Referring now to FIG. 7, a view similar to FIG. 5 is shown, but with the clamps about ¼″ from full make-up. Clamp sections 282 and 284 are actually touching clamp hubs 292 only at areas 296 and 298 respectively. Literally no contact is made at areas 300 and 302. The situation is that of a wedge being drug sideways onto the clamp hubs. The result of this type make-up is that the loading in the general areas of 296 and 398 will be high and the loading at 300 and 302 will be low. In some cases the clamp sections of this type are struck with a sledge hammer at locations 304 and 306 to jar the clamp sections into a position of more uniform loading around the circumference. The irregularity of this make-up can be tolerated on small clamps and clamps which have relatively low loading. On high load clamps such as on deepwater drilling risers, this irregularity of make-up is simply not acceptable.

Referring now to FIG. 8, a perspective view of a female half of a riser connector 310 is shown with tension band 276, actuating screw 314 engaging axle 316, wheel 318, clamp segment 320, torque reaction hole 322, choke fitting hole 324, kill fitting hole 326, vertical access holes 328 and 330, test receptacle 332, test fitting 334, low pressure test connections 336 and high-pressure test connections 338 (to a choke or kill fitting which is not shown).
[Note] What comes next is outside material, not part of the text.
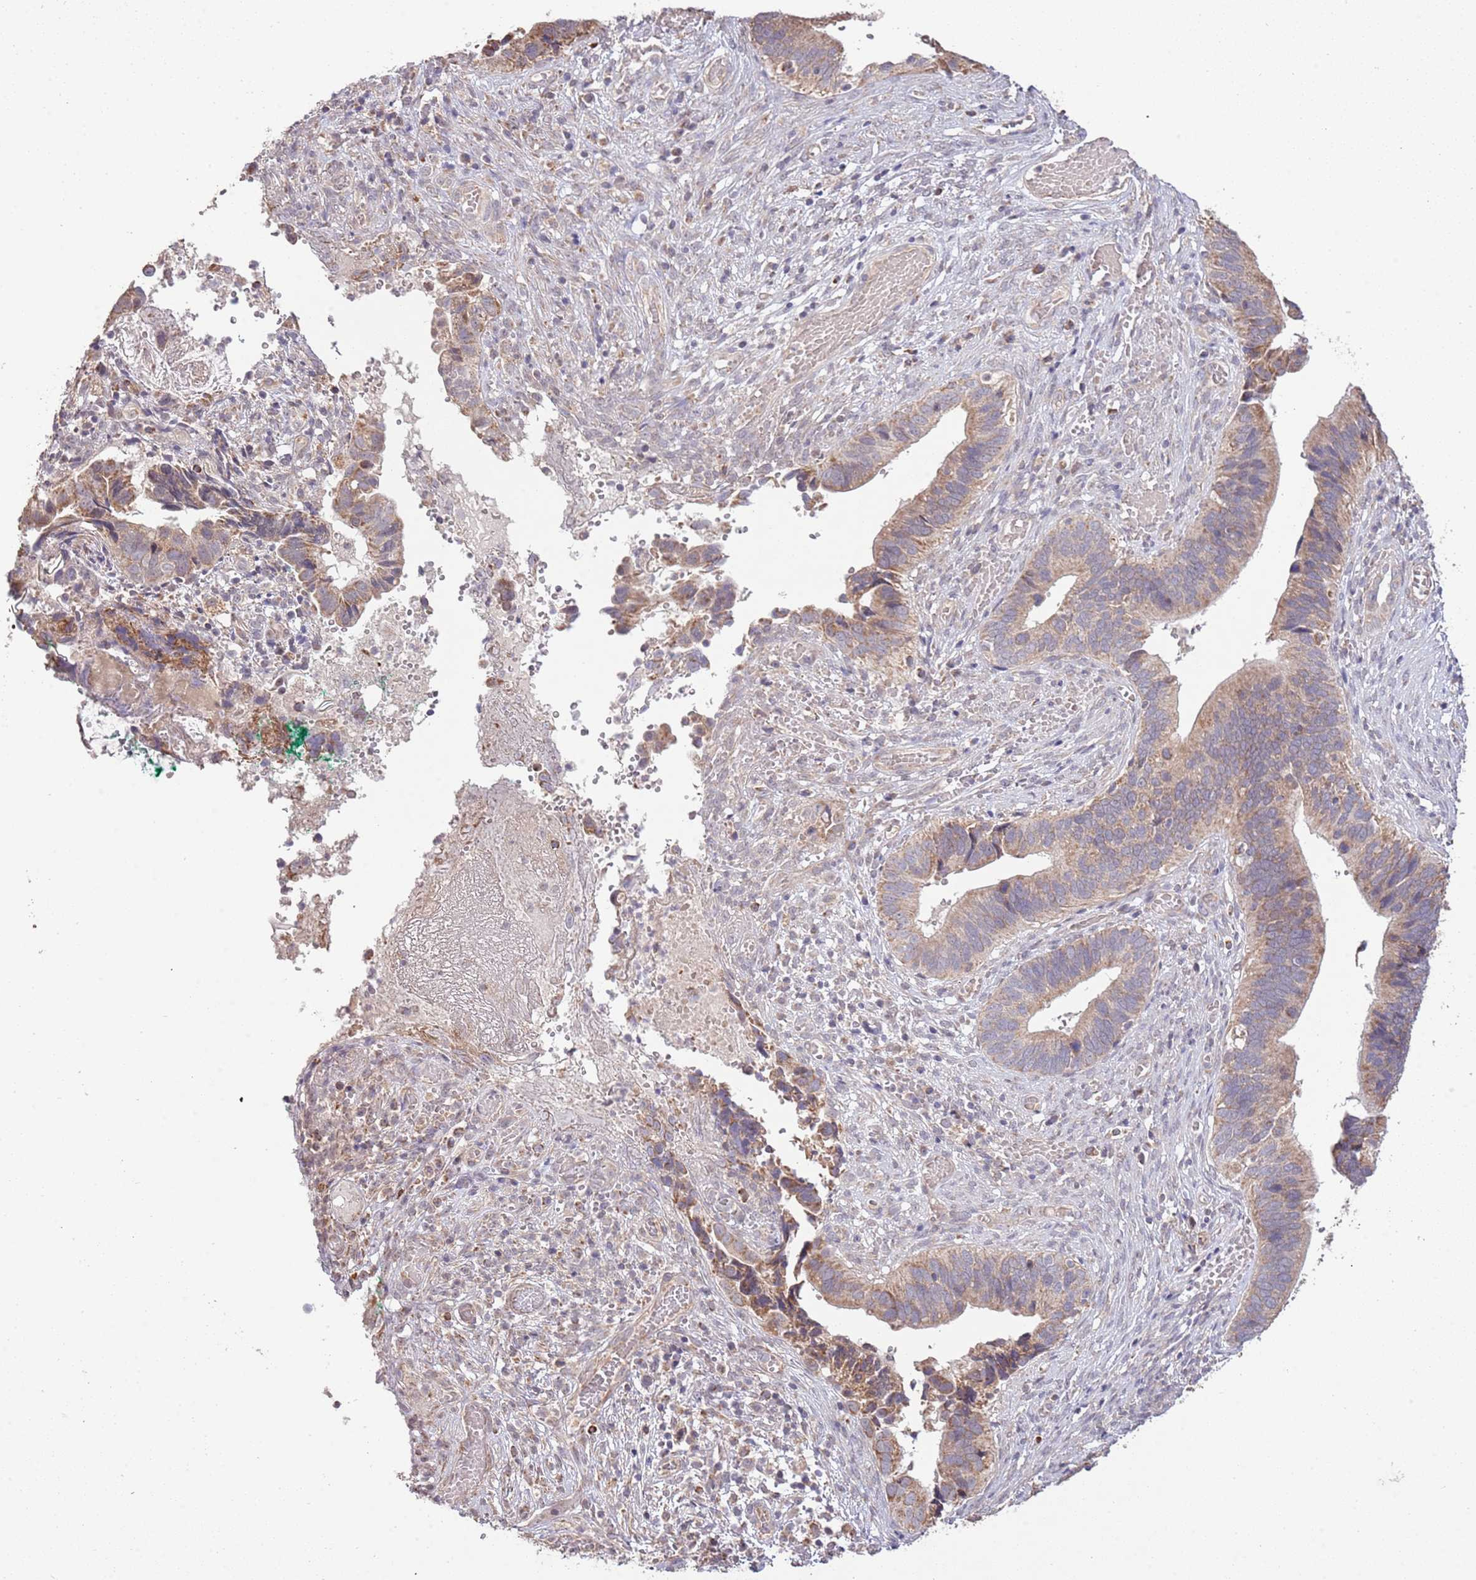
{"staining": {"intensity": "moderate", "quantity": "25%-75%", "location": "cytoplasmic/membranous"}, "tissue": "cervical cancer", "cell_type": "Tumor cells", "image_type": "cancer", "snomed": [{"axis": "morphology", "description": "Adenocarcinoma, NOS"}, {"axis": "topography", "description": "Cervix"}], "caption": "Moderate cytoplasmic/membranous expression for a protein is appreciated in approximately 25%-75% of tumor cells of adenocarcinoma (cervical) using IHC.", "gene": "IVD", "patient": {"sex": "female", "age": 42}}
Referring now to FIG. 9, a perspective view of riser connector 310 similar to FIG. 8 is shown except test fitting 334 is now installed in test receptacle 332. It will be noted that the handle 340 portion of the test receptacle 342 is moved to a rear position.

Referring now to FIG. 10 which is a top view of FIG. 9 without the test plug, clamp segments 350, 352, and 354 are shown as well as clamp segment 320, and showing that clamp segment 320 bridges the gap 356 between the ends of the tension band 276 and shows low pressure test connection 358 and high-pressure test connection 360.

Referring now to FIG. 11 is a view of FIG. 10 taken along lines “11-11” showing that in addition to the clamp segments being arranged to bridge the gap in the tension band 276, wheels 318, 372, 374 and 376 are added to axle 316 to further minimize the high frictional forces associated with the end of tension bands like 276. Low pressure test connection is shown on the central riser as the test pressure will be in the range of 1000-3000 p.s.i. and high-pressure test connection 360 is shown on choke or kill connection 380 as the test pressure will be 20,000 p.s.i., which would crush the central riser pipe. The choke or kill connection 380 is retained in flange 382 whereas the other end of each section of choke or kill pipe 384 is retained by flange 386. Flotation 388 for riser joints and rig floor riser support dogs 390 are shown.

The particular embodiments disclosed above are illustrative only, as the invention may be modified and practiced in different but equivalent manners apparent to those skilled in the art having the benefit of the teachings herein. Furthermore, no limitations are intended to the details of construction or design herein shown, other than as described in the claims below. It is therefore evident that the particular embodiments disclosed above may be altered or modified and all such variations are considered within the scope and spirit of the invention. Accordingly, the protection sought herein is as set forth in the claims below.